What Makes Something Spam

Legally and practically, there are a few clear lines:

  • No consent — the recipient never signed up or agreed to receive your emails.
  • No relationship — you have no prior business or personal connection with the recipient.
  • Deceptive content — misleading subject lines, fake sender names, or hidden unsubscribe links.
  • Bulk volume — sent to large numbers of addresses simultaneously.

Under CAN-SPAM, you can technically send to people who haven't opted in as long as you include an unsubscribe mechanism. But just because it's legal doesn't mean ISPs won't filter it. Gmail, Outlook, and Yahoo use engagement signals and complaints — not just legal compliance — to decide what's spam.

How Spam Filtering Works

Modern spam filters use multiple layers:

  • Reputation checks — Is this IP/domain known for sending spam? What's their complaint rate?
  • Content analysis — Does the message contain known spam patterns, excessive links, or suspicious attachments?
  • Authentication verification — Does the email pass SPF, DKIM, and DMARC checks?
  • Engagement signals — Do recipients open, click, and reply to this sender's emails? Or do they delete without reading?
  • Machine learning — Gmail's filters analyze billions of signals across their entire user base to identify spam patterns.
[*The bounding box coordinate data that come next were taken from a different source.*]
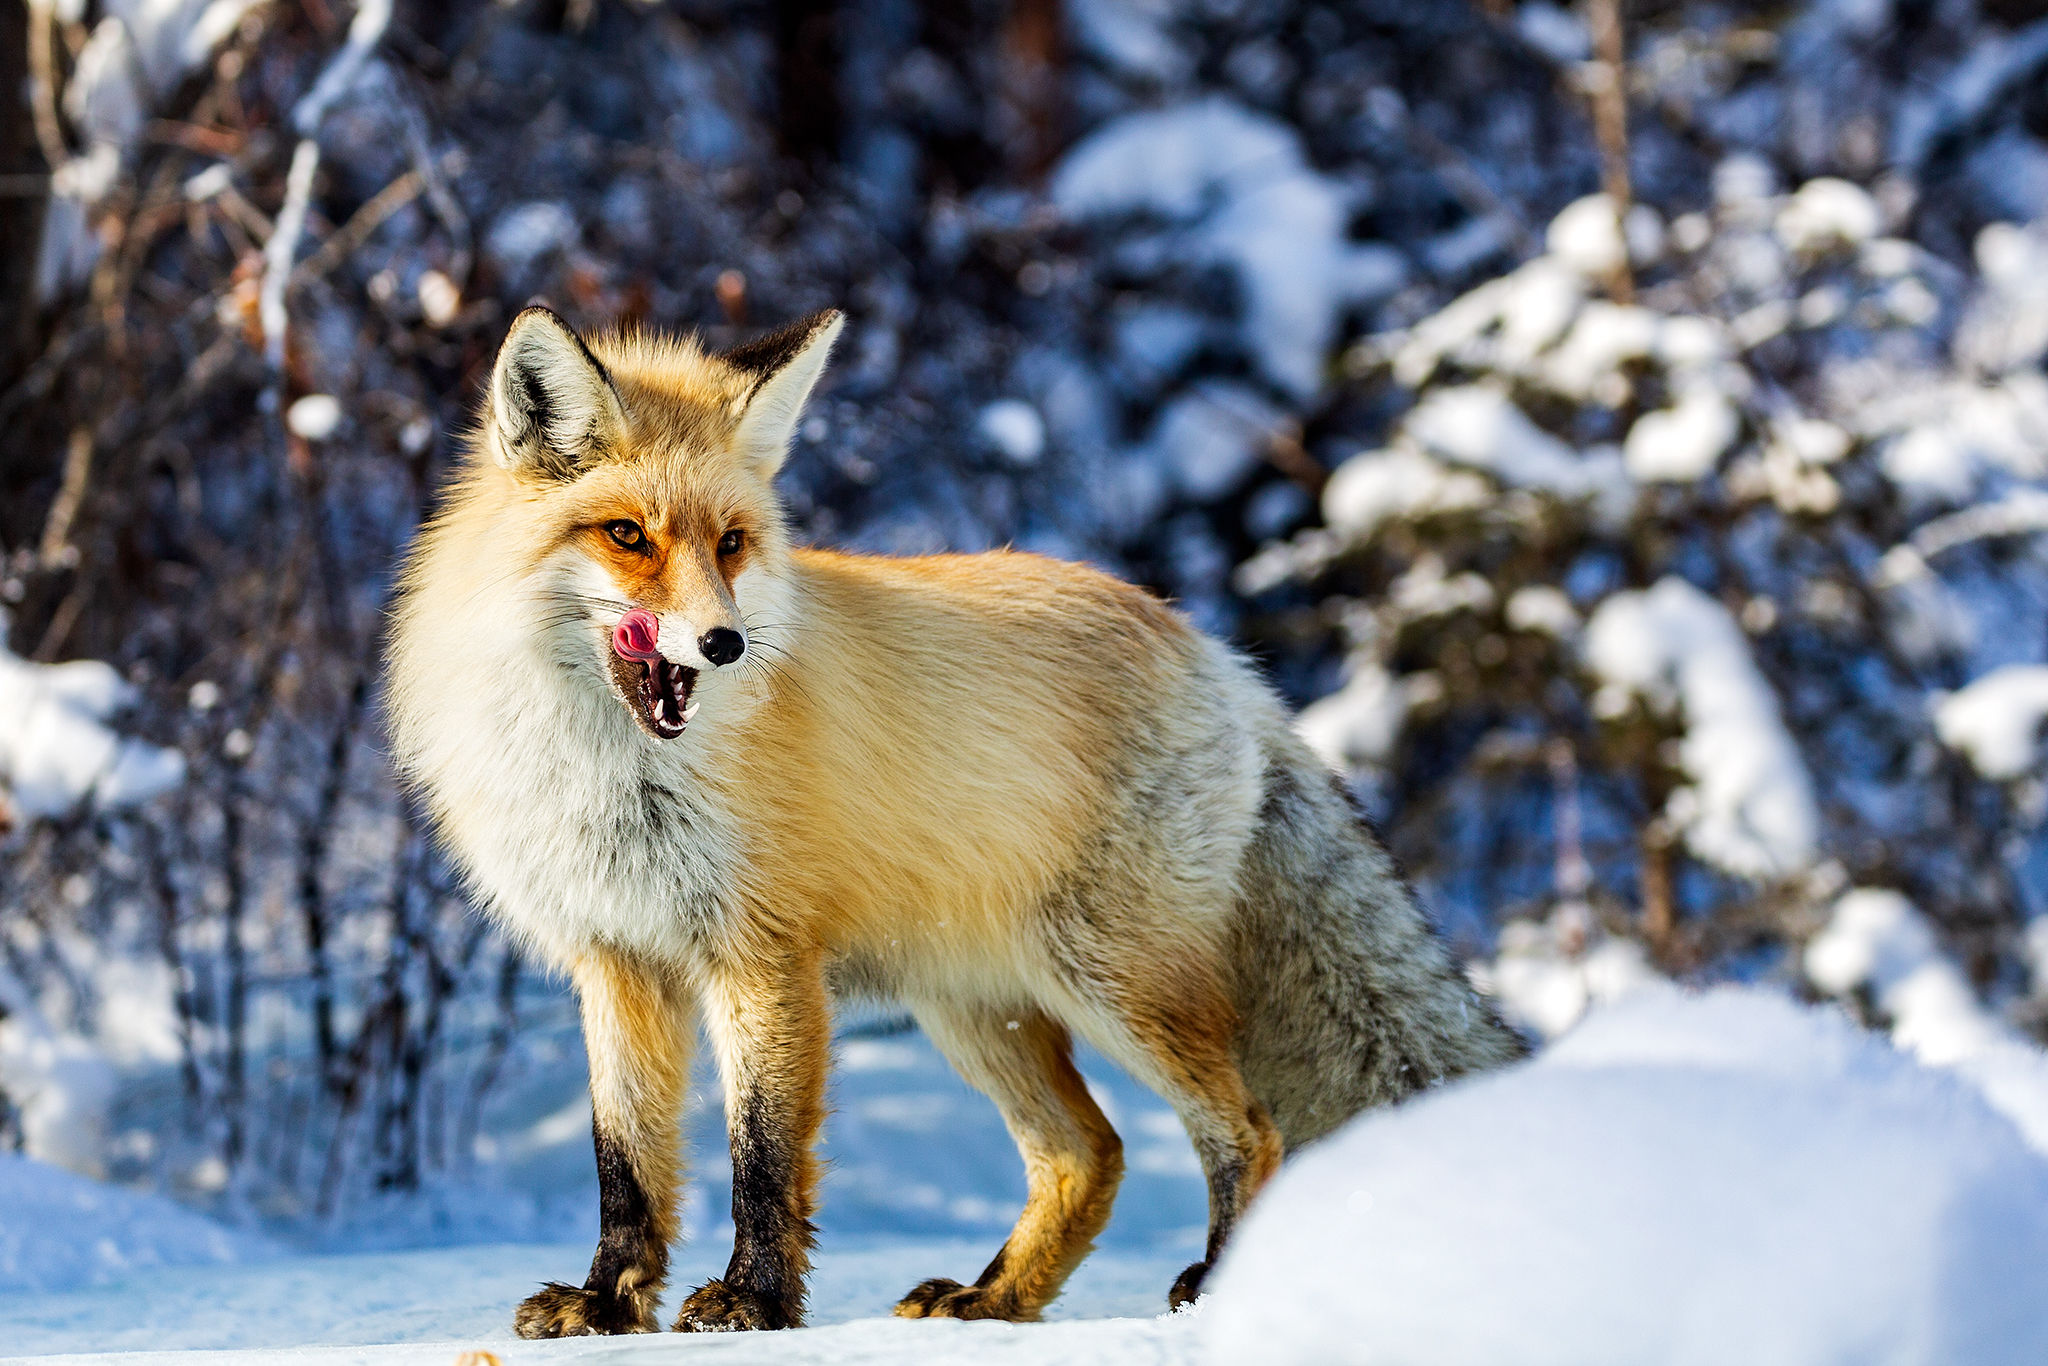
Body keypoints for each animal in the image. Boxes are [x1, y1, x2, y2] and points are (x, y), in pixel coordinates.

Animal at [391, 307, 1531, 1335]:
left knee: (1245, 1130)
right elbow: (624, 1162)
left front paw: (753, 1303)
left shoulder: (762, 955)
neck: (611, 773)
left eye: (730, 544)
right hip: (973, 1005)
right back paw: (992, 1298)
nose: (723, 643)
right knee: (1088, 1152)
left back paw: (1212, 1285)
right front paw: (606, 1304)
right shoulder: (615, 957)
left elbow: (762, 1155)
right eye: (627, 535)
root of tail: (1213, 651)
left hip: (1115, 980)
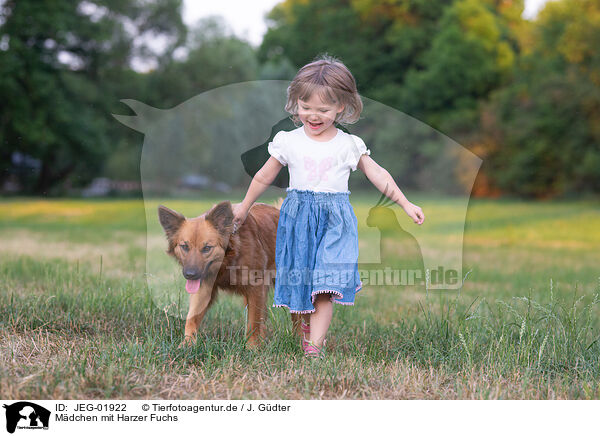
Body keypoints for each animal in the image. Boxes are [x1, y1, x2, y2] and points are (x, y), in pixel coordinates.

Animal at [157, 201, 302, 348]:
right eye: (185, 247)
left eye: (207, 248)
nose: (190, 275)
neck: (228, 261)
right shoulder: (204, 288)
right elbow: (192, 317)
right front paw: (187, 344)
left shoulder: (256, 288)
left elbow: (253, 322)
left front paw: (252, 347)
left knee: (298, 316)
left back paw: (299, 340)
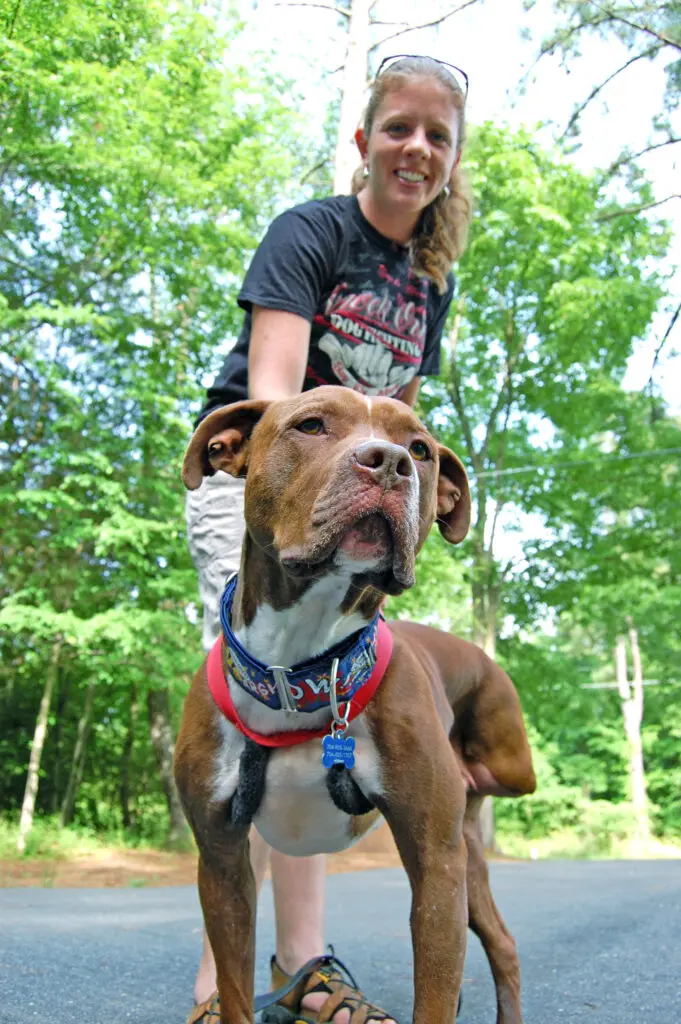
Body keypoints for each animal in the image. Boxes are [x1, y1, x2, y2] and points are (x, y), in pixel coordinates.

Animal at [175, 387, 536, 1024]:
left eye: (420, 448)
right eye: (311, 425)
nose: (390, 462)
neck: (298, 669)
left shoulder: (435, 864)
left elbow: (434, 997)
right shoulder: (221, 862)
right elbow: (236, 989)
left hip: (495, 793)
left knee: (502, 941)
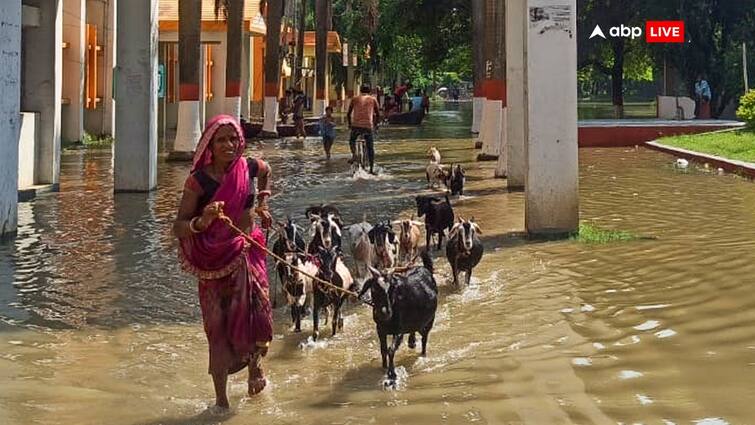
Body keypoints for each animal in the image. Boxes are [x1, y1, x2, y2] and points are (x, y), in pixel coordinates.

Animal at [358, 250, 438, 380]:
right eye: (374, 289)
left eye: (391, 289)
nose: (385, 312)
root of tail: (426, 270)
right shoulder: (380, 329)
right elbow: (383, 350)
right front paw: (384, 367)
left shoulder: (399, 331)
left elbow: (391, 350)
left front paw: (392, 374)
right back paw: (412, 342)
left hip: (429, 321)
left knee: (424, 338)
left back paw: (422, 354)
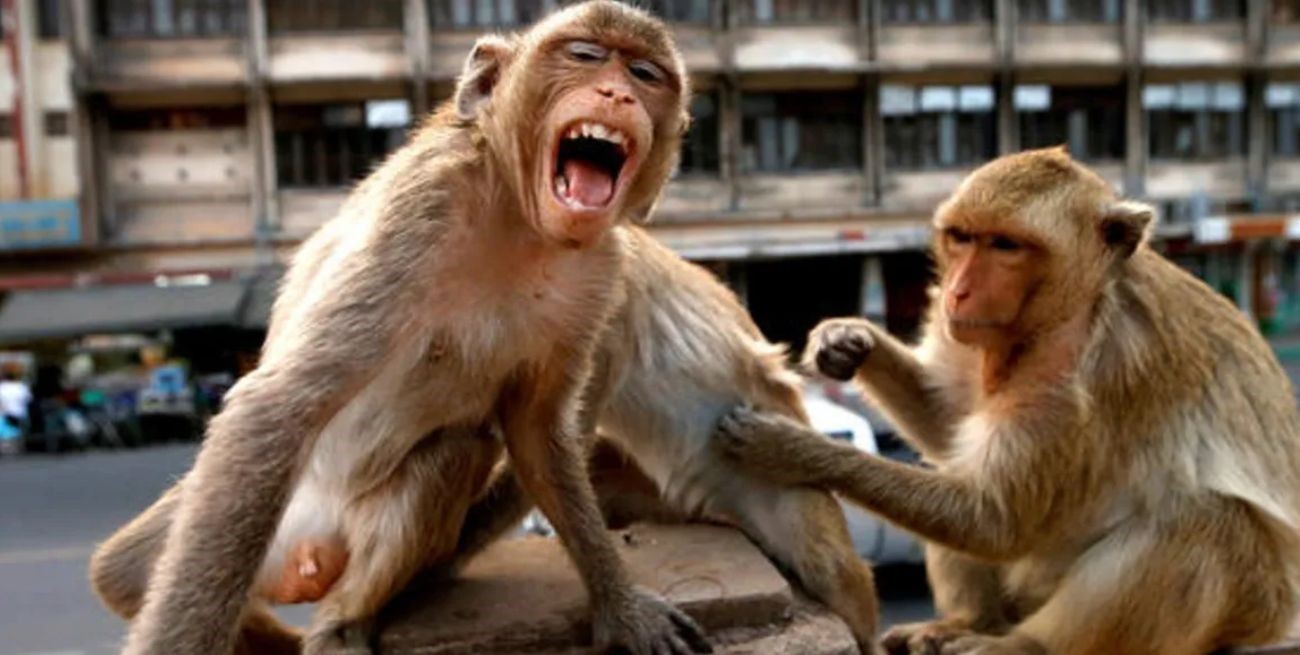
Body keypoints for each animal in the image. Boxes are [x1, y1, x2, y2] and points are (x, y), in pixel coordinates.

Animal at [98, 3, 710, 654]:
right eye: (586, 56)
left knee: (454, 453)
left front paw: (620, 606)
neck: (522, 221)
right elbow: (277, 406)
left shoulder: (601, 269)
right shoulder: (425, 205)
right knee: (129, 569)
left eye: (645, 74)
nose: (617, 92)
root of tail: (302, 557)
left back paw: (343, 620)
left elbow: (536, 430)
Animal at [712, 147, 1300, 655]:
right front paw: (848, 342)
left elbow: (995, 520)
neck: (1066, 310)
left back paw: (1024, 645)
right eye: (963, 238)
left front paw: (791, 449)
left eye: (1006, 247)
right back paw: (966, 622)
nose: (958, 292)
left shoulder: (1082, 375)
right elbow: (949, 427)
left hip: (1252, 607)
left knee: (1206, 521)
How to Avoid Being Flagged as Spam

  • Only email people who've explicitly opted in to hear from you.
  • Make your unsubscribe link visible and functional — hiding it increases complaints.
  • Keep your complaint rate below 0.1%. Google recommends staying under 0.08%.
  • Authenticate your domain properly with SPF, DKIM, and DMARC.
  • Don't use ALL CAPS, excessive exclamation marks, or phrases like "FREE!!!" in subject lines.
  • Maintain a consistent sending schedule instead of going silent for weeks and then blasting a huge campaign.

Common Mistakes

  • Assuming your emails aren't spam because they contain real content — if recipients didn't sign up, it's spam regardless of quality.
  • Buying "opt-in" lists from third parties — those people opted in to someone else, not to you.
  • Re-adding people who've unsubscribed — this violates CAN-SPAM and can result in fines up to $51,744 per email.
  • Sending from a free email domain (gmail.com, yahoo.com) for business campaigns — major providers will almost certainly filter these.